What color is treebark?

I thought I knew, but there are geographical and botanical problems.

June 11, 2008 1:06 PM anonymous said...

I have something to say about your tree on your blog. I have never seen a brown tree. Trees are mostly gray,birch is white. Some might say: there's brown on "that" tree but it's where the bark has come off. Your tree reminds me of school kids being told to make a brown tree with a "loli-pop"top in school.If there are brown trees i would love to see them but they are probably rare. Unschooling is real maybe your tree should be more real. more unschooley.

June 11, 2008 2:01 PM sandra dodd said...
Huh! Where I live, trees are brown except aspen trees which are white, but they don't like to live in town. Our neighbors in our old neighborhood had one. It was alive, but not growing huge as they do in the mountains. One morning I heard strange noises I'd never heard before, and some crows had a cat cornered up in that tree, and would caw and then all hop closer. Poor cat! I went out and waved a stick. The stick was brown.

I had a kid who used to eat all white food. We'd go to a buffet and he'd come back with everything white. I've never seen trees to match that, but aspens.

Trees are mostly gray where you live? That doesn't seem right. Have you tried adjusting the color? Where are the trees grey? Brown trees are not rare here, so maybe this is the right-colored center of the universe.

This enlightening conversation is taking place in the comments of this blog post: "The Moon from my Yard"

And so in the interest of disclosure and science and curiosity, I went outside and did a photographic survey of tree bark in my yard today, June 11, 2008. I still don't know all the answers, but I'm providing more data for others to figure it out and report back to me, or not.











Some of those are dead parts of trees. Some of the live trees, I showed a sickly place.

The first one up there is greenish on the bark, but it's also not an old tree, it's a giant baby tree, taller than I am but not more than six or seven years old, and I grew it from seed. It's a honey locust.

The red horizontal one is a former plum tree that's in our "burn it when it gets dry" pile.

The carved bear is turning black all by itself. It used to be browner. I don't know what tree it's made of, but probably pine. It's from Chama, in NW New Mexico, where lots of pines are.
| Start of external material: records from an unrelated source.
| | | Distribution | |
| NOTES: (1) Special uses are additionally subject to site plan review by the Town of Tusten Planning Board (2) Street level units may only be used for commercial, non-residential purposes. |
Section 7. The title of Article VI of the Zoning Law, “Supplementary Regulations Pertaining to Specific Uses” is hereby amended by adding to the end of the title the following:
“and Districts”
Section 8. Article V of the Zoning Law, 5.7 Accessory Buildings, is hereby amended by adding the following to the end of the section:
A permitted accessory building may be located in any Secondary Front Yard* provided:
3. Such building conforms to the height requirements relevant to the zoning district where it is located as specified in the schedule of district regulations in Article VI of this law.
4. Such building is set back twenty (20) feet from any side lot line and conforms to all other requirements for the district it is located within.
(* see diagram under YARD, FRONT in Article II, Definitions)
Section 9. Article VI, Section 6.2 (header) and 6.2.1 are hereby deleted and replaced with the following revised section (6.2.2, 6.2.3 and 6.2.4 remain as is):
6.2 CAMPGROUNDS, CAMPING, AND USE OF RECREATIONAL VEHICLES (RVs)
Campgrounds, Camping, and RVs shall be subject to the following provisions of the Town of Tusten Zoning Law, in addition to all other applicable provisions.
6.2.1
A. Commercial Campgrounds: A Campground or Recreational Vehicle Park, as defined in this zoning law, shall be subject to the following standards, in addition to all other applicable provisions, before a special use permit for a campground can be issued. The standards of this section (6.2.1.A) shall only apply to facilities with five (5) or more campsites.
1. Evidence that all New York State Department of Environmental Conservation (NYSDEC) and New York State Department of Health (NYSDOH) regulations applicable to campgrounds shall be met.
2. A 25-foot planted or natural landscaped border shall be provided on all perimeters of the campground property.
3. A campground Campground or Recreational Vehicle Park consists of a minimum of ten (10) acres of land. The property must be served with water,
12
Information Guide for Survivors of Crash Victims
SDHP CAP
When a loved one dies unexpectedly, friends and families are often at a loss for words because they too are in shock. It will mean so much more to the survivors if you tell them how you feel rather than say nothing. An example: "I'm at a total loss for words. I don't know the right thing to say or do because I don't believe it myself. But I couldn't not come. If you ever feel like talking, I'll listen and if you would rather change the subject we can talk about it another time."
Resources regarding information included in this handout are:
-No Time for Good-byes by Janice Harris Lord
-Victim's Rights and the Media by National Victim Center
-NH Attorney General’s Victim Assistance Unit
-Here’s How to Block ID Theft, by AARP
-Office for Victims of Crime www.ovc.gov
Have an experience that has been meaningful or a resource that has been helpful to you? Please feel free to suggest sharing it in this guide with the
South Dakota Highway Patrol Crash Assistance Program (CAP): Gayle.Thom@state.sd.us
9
One is kind of greyish, it's true. And if more than one looks grey to my anonymous tree analyst, I must ask: Are you an artist? Meaning are you one of those people who knows 320 names for colors, whereas I'm one of those people who knows 24 (maybe up to 36)? Because if there's someplace where grey meets brown, I just don't have the eye or the vocabulary to discuss it.

Sandra

P.S. That last one is the stovepipe of the hot tub. Just seeing if you were paying close attention.